Was heutzutage viele Leute interessiert, ist die Ernährung: Wie schaffen Sie es, den hohen Kalorienbedarf zu decken? Gibt es Zuhause jeden Tag Spaghetti? Halten Sie sich an einen Ernährungsplan?
«Ich schaue vor allem in der Woche vor einem Wettkampf auf die Ernährung, nehme viele Kohlenhydrate zu mir. Einen Tag vor dem Rennen befolge ich einen strikten Plan. Aber zwischendurch darf eine Kebap Box vom Take-Away nicht fehlen (lacht).»
Welche wichtige Rennen stehen dieses Jahr noch auf dem Programm?
«Nebst guten Resultaten bei den Rennserien Swiss Bike Cup und Bike Revolution, ist für mich die Selektion für die Jugendolympiade in Maribor das grösste Ziel. Zudem werde ich an der Europameisterschaft, die in Italien stattfindet, teilnehmen. Ende September werde ich das letzte Rennen bestreiten. Es wird gleichzeitig auch das letzte Rennen in der Kategorie U17 sein (Jg. 2007/2008 Anm. d. Red.).»

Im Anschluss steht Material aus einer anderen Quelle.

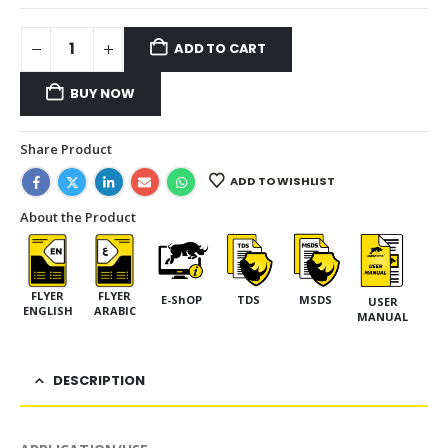
ADD TO CART
BUY NOW
Share Product
ADD TO WISHLIST
About the Product
FLYER
FLYER
E-ShOP
TDS
MSDS
USER
ENGLISH
ARABIC
MANUAL
DESCRIPTION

Wie sieht Ihre längerfristige Planung aus? Sind internationale Rennen bereits ein Thema?
«Mein Ziel ist es, weiterhin dem Nationalkader anzugehören und mit ihm internationale Rennen zu fahren. Aber auch mit dem U17-Nationalkader bestreiten wir internationale Rennen. So fuhren wir vor zwei Wochen ein mehrtägiges Strassenrennen in Stuttgart. Und wer weiss, vielleicht kann ich irgendwann mein grösstes Ziel erreichen und Weltmeisterin werden.»
Liebe Chiara, vielen Dank für das spannende Interview! Wir wünschen Ihnen weiterhin viel Erfolg in Ihrer noch jungen Sportkarriere und natürlich auch bei uns an der Kanti Frauenfeld.
Das Gespräch führte Markus Kümin, Fachlehrperson für Sport und Englisch.